The UK funds industry has racked up billions of pounds of fund outflows to offshore centres this year due mainly to Brexit uncertainty.
Figures for outflows between January and the end of July show that £11.7 billion of money left UK-domiciled funds and went into offshore funds mainly in Ireland and Luxembourg.
Calastone – which calculated the figures based on millions of predominantly UK retail investor decisions that pass through its transaction network – blamed an increase in the rhetoric around a no-deal Brexit.
July – a month when no-deal Brexit talk ratcheted upwards as a government leadership contest took place – saw a “huge jump” in the flow of capital into funds based outside the UK’s regulatory reach. £2.8 billion flowed offshore in July – more than April, May and June combined – and mainly into funds based in Dublin and Luxembourg.
More broadly, the fund flow figures also show “dramatic” outflows from equity funds in general, and a related drift towards passive funds.
UK equity funds were hardest hit, accounting for £410 million of the total £1.3 billion of outflows from UK-domiciled funds during July.
Investors shed £1.8 billion of their active equity funds during the month, described as “by far the biggest monthly outflow ever suffered by this category”. One quarter of this came out of active UK equity funds, with income funds contributing almost one fifth. No category of active equity fund escaped outflows, Calastone said.
Index funds, by contrast, saw £526 million of inflows with no index category seeing outflows.

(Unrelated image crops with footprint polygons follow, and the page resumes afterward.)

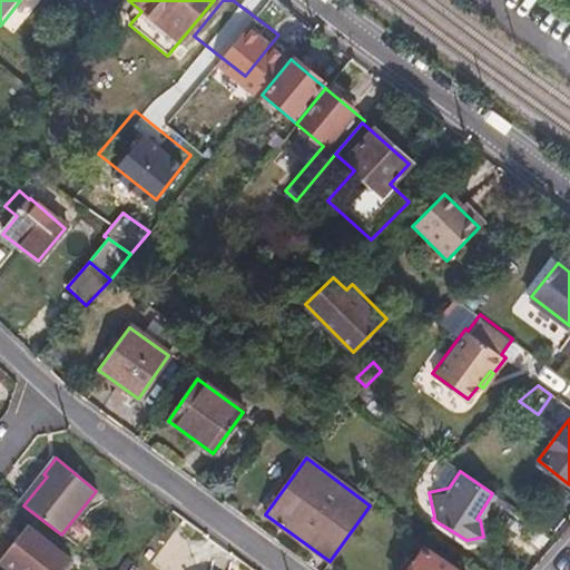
[(0,562),(0,566),(6,569),(57,569),(68,557),(30,526),(0,562)]
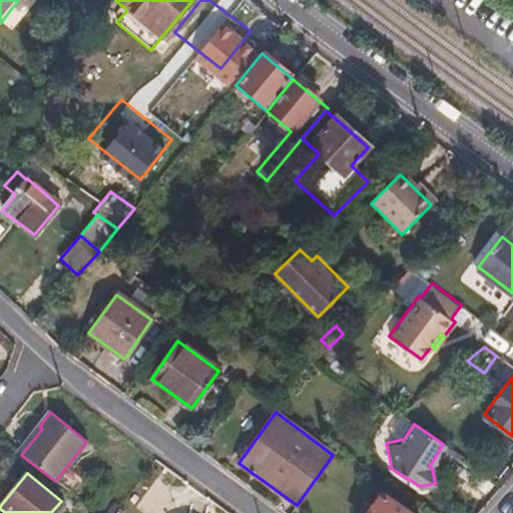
[(369,512),(408,512),(382,495),(369,512)]
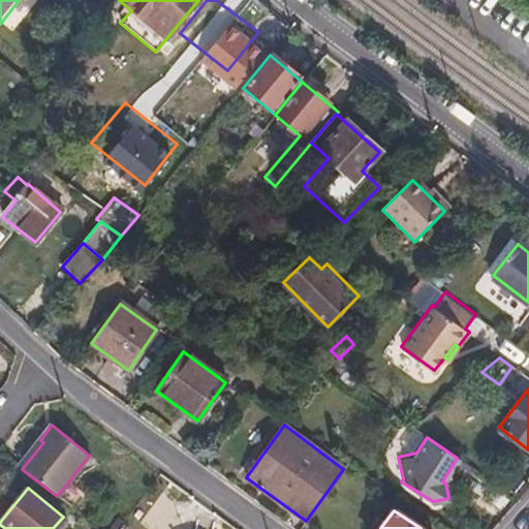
All buildings are outlined.
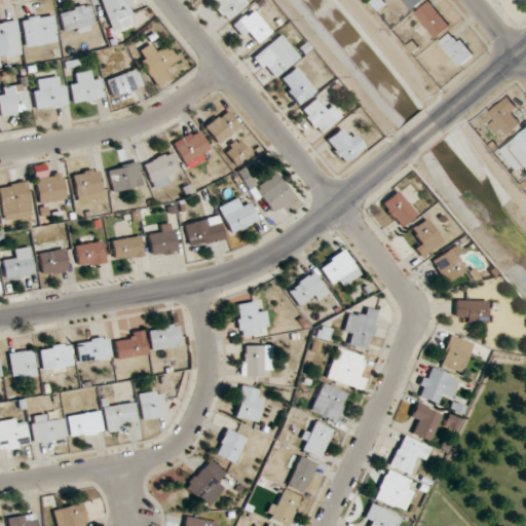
[(135,23),(125,0),(99,0),(112,32),(135,23)]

Asia and emerging market equity fund sales in the UK remained resilient in July. Other riskier asset types such as commodity funds, alternatives and real estate also saw outflows and investors sought out the relative safety of fixed income (£1 billion of inflows), money market and mixed-asset funds.
Calastone said investors had been adding to their UK equity fund holdings recently as MPs voted in the spring to rule out a no-deal withdrawal from the EU. But now that no-deal is “considered by many to be official government policy”, there was a flood of withdrawals from UK-focused funds, including the equity income sector, which is dominated by funds investing in UK equities and which saw £333 million of outflows.
Edward Glyn, Calastone’s head of global markets, said: “In periods when an orderly exit has looked ever more likely, investors have bought undervalued UK-equity funds. But they pass judgement swiftly when the no-deal rhetoric ramps up.”
He added that active funds were the “big losers” in current market conditions.
“Not only has active fund management suffered some reputational blows of late, but active funds are increasingly becoming a discretionary choice among investors, while passive funds are cementing their position in regular savings plans.
“This means active funds are increasingly likely to shoulder more of the outflow burden when investor sentiment turns negative.”
Calastone’s Fund Flow Index captures over a million buy and sell orders each month, but the orders are aggregated, typically from platforms, and so can reflect many millions of investor decisions.